73:6.8 And now must all flesh on Urantia take
the natural course of life and death. Adam, Eve, their children,
and their children's children, together with their associates,
all perished in the course of time, thus becoming subject to the
ascension scheme of the local universe wherein mansion world
resurrection follows material death.
7. THE FATE OF EDEN
73:7.1 After the first garden was vacated by
Adam, it was occupied variously by the Nodites, Cutites, and the
Suntites. It later became the dwelling place of the northern
Nodites who opposed co-operation with the Adamites. The
peninsula had been overrun by these lower-grade Nodites for
almost four thousand years after Adam left the Garden when, in
connection with the violent activity of the surrounding
volcanoes and the submergence of the Sicilian land bridge to
Africa, the eastern floor of the Mediterranean Sea sank,
carrying down beneath the waters the whole of the Edenic
peninsula. Concomitant with this vast submergence the coast line
of the eastern Mediterranean was greatly elevated. And this was
the end of the most beautiful natural creation that Urantia has
ever harbored. The sinking was not sudden, several hundred years
being required completely to submerge the entire peninsula.
73:7.2 We cannot regard this disappearance of
the Garden as being in any way a result of the miscarriage of
the divine plans or as a result of the mistakes of Adam and Eve.
We do not regard the submergence of Eden as anything but a
natural occurrence, but it does seem to us that the sinking of
the Garden was timed to occur at just about the date of the
accumulation of the reserves of the violet race for undertaking
the work of rehabilitating the world peoples.

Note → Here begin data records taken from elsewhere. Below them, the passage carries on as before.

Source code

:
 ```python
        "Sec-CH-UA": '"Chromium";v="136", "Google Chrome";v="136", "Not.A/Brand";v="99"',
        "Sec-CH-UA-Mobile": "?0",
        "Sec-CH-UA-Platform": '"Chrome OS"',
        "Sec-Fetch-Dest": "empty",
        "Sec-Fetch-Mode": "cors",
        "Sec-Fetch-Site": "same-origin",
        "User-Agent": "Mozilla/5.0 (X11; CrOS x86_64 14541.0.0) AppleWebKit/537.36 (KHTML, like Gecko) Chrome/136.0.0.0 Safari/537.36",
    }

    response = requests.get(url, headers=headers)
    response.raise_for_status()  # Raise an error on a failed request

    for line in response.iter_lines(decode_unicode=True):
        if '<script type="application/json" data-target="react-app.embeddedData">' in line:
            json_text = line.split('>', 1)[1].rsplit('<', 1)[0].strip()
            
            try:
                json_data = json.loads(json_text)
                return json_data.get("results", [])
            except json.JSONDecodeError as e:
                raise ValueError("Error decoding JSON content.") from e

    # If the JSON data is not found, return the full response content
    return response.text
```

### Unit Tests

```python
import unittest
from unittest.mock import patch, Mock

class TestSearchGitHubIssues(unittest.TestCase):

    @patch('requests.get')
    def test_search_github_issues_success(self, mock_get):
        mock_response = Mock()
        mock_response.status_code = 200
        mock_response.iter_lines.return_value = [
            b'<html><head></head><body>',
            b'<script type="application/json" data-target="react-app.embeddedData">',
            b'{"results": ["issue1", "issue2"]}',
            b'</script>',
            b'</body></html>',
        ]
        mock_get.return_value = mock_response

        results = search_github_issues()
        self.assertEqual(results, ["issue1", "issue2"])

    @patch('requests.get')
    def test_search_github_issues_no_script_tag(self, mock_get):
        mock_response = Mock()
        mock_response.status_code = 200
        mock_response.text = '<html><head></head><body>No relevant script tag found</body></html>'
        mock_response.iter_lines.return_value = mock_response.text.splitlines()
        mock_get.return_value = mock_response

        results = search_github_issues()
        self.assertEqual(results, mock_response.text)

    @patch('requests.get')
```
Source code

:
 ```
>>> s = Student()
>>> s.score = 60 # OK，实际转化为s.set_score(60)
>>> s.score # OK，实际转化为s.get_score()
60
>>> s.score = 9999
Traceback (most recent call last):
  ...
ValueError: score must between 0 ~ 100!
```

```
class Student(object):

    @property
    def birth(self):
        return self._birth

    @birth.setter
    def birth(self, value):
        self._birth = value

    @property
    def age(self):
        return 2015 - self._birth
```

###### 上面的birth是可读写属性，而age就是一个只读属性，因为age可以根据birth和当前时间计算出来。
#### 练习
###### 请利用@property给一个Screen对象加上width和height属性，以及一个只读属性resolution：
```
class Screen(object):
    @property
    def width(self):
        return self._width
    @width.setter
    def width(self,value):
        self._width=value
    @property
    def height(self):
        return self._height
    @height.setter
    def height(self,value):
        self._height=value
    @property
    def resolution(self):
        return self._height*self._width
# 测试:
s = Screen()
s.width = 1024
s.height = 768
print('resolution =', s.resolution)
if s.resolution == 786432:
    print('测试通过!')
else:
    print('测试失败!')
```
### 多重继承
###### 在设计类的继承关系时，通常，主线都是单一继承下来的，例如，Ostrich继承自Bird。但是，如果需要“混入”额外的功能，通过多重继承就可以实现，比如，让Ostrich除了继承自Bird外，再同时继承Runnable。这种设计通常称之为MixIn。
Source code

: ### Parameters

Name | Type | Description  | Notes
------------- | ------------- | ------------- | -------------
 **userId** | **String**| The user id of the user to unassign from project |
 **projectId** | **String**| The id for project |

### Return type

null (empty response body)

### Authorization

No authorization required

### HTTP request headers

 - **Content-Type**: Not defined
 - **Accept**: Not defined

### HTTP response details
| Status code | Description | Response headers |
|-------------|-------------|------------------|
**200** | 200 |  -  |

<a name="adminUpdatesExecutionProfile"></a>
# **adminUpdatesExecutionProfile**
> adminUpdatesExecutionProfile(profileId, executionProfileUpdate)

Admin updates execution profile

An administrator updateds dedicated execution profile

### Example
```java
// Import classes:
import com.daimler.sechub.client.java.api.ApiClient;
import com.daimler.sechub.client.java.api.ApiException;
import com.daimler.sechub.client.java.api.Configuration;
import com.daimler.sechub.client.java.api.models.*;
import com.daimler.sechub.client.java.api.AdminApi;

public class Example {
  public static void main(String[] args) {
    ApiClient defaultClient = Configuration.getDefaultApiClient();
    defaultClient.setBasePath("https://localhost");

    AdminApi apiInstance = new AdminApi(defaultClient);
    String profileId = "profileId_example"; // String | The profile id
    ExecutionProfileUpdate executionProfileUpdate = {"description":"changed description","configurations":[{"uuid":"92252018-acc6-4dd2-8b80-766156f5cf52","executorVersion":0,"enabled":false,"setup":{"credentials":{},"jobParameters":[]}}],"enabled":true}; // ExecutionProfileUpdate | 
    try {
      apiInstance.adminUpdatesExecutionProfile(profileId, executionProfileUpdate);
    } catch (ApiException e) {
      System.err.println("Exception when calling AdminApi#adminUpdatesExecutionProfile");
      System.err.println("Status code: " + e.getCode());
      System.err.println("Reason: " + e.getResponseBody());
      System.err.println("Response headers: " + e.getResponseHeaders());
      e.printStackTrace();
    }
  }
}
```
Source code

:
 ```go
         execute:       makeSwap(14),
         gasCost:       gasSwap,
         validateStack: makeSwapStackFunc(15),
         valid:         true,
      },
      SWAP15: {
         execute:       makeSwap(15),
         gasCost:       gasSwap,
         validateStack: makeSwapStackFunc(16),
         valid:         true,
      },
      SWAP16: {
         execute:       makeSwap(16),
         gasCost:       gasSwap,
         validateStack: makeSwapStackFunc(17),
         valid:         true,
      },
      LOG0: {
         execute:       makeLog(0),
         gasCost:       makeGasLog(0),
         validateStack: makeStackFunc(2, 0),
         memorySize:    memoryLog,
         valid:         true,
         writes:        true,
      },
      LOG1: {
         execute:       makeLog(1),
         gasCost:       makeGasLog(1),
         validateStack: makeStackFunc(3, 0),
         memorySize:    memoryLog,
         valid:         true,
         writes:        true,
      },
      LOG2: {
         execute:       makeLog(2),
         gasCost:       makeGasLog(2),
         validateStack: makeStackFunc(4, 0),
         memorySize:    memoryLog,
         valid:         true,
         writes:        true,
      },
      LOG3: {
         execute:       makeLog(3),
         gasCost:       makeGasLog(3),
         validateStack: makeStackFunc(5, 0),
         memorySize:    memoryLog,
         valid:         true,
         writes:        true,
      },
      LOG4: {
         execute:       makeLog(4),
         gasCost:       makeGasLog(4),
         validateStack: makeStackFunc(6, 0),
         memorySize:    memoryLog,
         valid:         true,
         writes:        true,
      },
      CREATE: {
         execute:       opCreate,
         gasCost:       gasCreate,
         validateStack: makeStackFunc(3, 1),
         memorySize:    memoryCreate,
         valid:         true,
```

73:7.3 The Melchizedeks counseled Adam not to
initiate the program of racial uplift and blending until his own
family had numbered one-half million. It was never intended that
the Garden should be the permanent home of the Adamites. They
were to become emissaries of a new life to all the world; they
were to mobilize for unselfish bestowal upon the needy races of
earth.
73:7.4 The instructions given Adam by the
Melchizedeks implied that he was to establish racial,
continental, and divisional headquarters to be in the charge of
his immediate sons and daughters, while he and Eve were to
divide their time between these various world capitals as
advisers and co-ordinators of the world-wide ministry of
biologic uplift, intellectual advancement, and moral
rehabilitation.
73:7.5
Presented by Solonia, the seraphic "voice in the Garden."